Sorting at compile time, part 2
Yesterday, in “Sorting integer_sequence at compile time” (2024-02-19),
I wrote:
I don’t know any good way to operate on a whole pack of
Is...in value-space and then “return” them into type-space asVector<Is...>.
So I had written a helper function to get each individual element of the result one by one, like this:
template<class> struct Sort;
template<int... Is> struct Sort<Vector<Is...>> {
static constexpr int GetNthElement(int i) {
int arr[] = {Is...};
std::ranges::sort(arr);
return arr[i];
}
template<class> struct Helper;
template<int... Indices> struct Helper<Vector<Indices...>> {
using type = Vector<GetNthElement(Indices)...>;
};
using type = Helper<Iota<sizeof...(Is)>>::type;
};
Alert reader “Chlorie” writes in to tell me the proper approach. We just need our helper to return
a std::array of all the elements at once, and then — still — use a pack-expansion to unpack
the elements out of that constexpr std::array and into Vector’s template argument list.
(Here we use std::array, not int[], despite my usual advice,
because we need something that can be returned from a function.) Godbolt:
template<int N> struct Array { int data[N]; };
template<class> struct Sort;
template<int... Is> struct Sort<Vector<Is...>> {
static constexpr auto sorted = []() {
Array<sizeof...(Is)> arr = {Is...};
std::ranges::sort(arr.data);
return arr;
}();
template<class> struct Helper;
template<int... Indices> struct Helper<Vector<Indices...>> {
using type = Vector<sorted.data[Indices]...>;
};
using type = Helper<Iota<sizeof...(Is)>>::type;
};
Now that sort is called only once, we have a truly \(O(n\log n)\) compile-time sorting operation.
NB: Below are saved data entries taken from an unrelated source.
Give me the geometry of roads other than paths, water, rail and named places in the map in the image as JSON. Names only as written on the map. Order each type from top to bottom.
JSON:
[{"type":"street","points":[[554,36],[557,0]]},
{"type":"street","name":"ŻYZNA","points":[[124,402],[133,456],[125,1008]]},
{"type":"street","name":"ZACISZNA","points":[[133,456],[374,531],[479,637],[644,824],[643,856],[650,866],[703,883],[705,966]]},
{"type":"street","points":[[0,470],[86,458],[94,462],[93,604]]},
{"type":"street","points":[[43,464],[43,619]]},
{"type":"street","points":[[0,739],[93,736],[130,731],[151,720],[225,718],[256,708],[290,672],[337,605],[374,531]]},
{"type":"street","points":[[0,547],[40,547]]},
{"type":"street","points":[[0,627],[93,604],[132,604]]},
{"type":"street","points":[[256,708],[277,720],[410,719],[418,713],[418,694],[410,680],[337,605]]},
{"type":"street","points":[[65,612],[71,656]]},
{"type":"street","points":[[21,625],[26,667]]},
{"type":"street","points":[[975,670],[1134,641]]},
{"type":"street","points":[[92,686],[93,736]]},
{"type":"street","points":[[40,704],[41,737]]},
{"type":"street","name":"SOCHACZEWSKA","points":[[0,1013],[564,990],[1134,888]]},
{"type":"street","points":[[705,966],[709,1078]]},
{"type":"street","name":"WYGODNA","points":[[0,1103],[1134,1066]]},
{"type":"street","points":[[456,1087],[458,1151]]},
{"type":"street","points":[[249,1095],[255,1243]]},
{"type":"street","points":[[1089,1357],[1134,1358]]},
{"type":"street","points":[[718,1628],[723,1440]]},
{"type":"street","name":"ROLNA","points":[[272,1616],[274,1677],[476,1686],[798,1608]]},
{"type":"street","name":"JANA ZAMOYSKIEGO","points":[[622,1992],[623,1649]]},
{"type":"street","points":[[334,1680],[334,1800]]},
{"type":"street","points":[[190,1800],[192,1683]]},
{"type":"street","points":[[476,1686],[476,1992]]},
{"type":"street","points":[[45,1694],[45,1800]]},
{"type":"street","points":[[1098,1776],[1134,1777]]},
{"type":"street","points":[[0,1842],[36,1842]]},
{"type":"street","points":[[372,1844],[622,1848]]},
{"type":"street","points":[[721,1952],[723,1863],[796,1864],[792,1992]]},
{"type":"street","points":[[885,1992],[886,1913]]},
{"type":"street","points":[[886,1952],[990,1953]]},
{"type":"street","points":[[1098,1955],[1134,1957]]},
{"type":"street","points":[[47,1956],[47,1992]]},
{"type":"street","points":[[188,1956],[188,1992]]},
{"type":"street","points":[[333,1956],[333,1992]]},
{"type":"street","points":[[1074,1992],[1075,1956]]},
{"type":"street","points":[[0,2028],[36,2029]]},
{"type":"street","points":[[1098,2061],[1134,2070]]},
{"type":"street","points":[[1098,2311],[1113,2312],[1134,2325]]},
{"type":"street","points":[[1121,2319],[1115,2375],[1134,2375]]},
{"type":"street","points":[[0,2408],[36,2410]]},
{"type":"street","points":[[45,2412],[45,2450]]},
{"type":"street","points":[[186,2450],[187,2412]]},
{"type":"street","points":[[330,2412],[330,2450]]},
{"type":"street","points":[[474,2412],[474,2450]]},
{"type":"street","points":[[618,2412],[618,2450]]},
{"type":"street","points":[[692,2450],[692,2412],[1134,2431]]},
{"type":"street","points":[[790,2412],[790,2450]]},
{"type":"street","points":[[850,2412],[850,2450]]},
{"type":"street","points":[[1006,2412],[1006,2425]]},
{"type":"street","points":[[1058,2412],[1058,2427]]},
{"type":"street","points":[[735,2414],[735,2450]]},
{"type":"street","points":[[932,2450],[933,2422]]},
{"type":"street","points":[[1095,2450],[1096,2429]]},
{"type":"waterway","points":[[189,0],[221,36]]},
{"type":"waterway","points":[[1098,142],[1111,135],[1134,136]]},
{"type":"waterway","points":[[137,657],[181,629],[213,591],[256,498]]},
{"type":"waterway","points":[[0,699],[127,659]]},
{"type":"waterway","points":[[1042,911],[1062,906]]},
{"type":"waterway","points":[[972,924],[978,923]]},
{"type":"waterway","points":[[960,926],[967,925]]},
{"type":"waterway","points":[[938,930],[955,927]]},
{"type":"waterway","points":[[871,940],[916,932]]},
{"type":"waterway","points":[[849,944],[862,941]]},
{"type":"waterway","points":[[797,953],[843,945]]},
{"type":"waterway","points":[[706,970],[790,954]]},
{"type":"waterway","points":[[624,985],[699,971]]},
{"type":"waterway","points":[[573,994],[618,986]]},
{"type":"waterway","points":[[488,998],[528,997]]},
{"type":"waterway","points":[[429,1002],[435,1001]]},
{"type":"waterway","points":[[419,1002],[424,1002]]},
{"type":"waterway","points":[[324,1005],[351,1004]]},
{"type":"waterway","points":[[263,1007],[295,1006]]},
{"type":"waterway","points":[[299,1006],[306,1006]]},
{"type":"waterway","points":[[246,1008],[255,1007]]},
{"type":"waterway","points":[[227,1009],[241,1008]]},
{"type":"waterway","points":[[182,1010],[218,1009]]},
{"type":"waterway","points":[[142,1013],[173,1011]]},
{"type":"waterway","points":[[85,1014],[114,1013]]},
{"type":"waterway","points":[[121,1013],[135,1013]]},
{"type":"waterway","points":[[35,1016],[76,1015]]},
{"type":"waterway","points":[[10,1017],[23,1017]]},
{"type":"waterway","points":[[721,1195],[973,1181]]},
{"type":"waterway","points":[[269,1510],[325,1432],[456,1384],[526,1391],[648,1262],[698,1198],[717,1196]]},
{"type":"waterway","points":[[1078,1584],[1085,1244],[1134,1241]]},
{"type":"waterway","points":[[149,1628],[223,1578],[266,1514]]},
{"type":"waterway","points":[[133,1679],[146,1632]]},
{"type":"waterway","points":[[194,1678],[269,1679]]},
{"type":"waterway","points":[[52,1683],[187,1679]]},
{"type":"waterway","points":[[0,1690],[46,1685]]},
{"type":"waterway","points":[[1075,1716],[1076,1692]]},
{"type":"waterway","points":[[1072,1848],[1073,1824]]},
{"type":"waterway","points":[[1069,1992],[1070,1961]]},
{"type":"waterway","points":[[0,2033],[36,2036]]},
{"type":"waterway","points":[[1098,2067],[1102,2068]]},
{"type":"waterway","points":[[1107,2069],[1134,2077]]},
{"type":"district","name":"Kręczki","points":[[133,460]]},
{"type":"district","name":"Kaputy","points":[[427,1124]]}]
Updated compile-time benchmark
Yesterday’s benchmark is still here;
but I’ve updated it
to include Chlorie’s proper \(O(n\log n)\) constexpr solution, using both std::sort and std::ranges::sort.
Here’s Clang trunk (the future Clang 19) with libc++, running on my MacBook.
The new solutions are the orange and red lines closest to the X-axis. The orange and red
lines higher up (unchanged from yesterday’s graph) are yesterday’s std::sort and std::ranges::sort
solutions, which do basically \(n\) times as much work as today’s solutions.

Here’s GCC 12.2 with libstdc++, running on RHEL 7.1.
There’s still a noticeable compile-time-perf difference between libstdc++’s sort and ranges::sort,
but even ranges::sort (in orange) now wins handily against yesterday’s recursive-template selection sort (in black).